入力デバイスやI/Oに目を向けると、どちらも同じような印象を受けます。両機種ともに、キートラベルとフィードバックが似ていますが、Predatorキーボードはキーが大きく、G17はキーごとにRGBバックライトを搭載しています。また、Helios 300はThunderbolt 4に対応し、Mini DisplayPortも装備していますが、ポートの数はG17と同じなので、Helios 300の方が有利です。

また、Heliosは2.5インチSATAドライブベイを搭載しており、アップグレードのしやすさも十分です。次に、ディスプレイです。両者のパネルは非常によく似ており、明るさの均一性、色の広がり、色の正確さはほぼ同じです。しかし、ASUSのパネルはリフレッシュレートが速いため、応答速度が若干速くなっています。

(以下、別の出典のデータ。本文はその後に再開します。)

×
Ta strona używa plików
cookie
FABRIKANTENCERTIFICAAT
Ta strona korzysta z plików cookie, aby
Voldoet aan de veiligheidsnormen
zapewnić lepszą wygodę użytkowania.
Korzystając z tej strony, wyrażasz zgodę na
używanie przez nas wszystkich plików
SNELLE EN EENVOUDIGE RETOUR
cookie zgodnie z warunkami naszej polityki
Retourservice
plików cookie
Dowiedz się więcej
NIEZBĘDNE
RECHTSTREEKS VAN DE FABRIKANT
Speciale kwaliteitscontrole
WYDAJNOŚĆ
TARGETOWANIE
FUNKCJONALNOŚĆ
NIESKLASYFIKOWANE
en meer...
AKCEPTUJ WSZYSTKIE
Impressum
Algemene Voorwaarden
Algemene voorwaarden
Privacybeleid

Acerのノートパソコンのスピーカーは、すべての周波数でずれのない素晴らしい音質です。バッテリー駆動時間に関しては、Strix G17はPredator Helios 300の2倍のバッテリー駆動時間を実現しています。CPUとGPUの性能は、すべてのベンチマークでほぼ互角ですが、ゲーミングテストではASUSが大きくリードしています。

温度に関しては、どちらのノートパソコンも適度に発熱しますが、同じ温度で動作している間に、ASUSのマシンに搭載されているGPUがより高いクロックスピードに達しています。ゲーミングデバイスなので、音もかなり大きいので、その点は注意が必要です。

私たちにとっては、Strix G17の方が良い選択肢です。ゲーマー向けのデザインと最小限の機能を組み合わせたデザイン、ゲームでのパフォーマンスの向上、そして2倍以上のバッテリー駆動時間を実現しています。残念ながら、Webカメラが搭載されていないので、会議やオンラインでの講義に使用する予定の方には、難しいかもしれません。

Acer Predator Helios 300 (PH317-55)を選ぶ理由は?

  • + 均一性の高いディスプレイ
  • + Thunderbolt 4対応
  • Webカメラを搭載

ASUS ROG Strix G17 G713を選ぶ理由は?

  • バッテリー駆動時間が大幅に向上
  • より優れたゲーム性能
  • 画素の応答速度の向上

エイサー・プレデター・ヘリオス300(PH317-55)。フルスペック/徹底レビュー

ASUS ROG Strix G17 G713:フルスペック徹底レビュー

すべてのAcer Predator Helios 300 (PH317-55)の構成です。

すべてのASUS ROG Strix G17 G713の構成。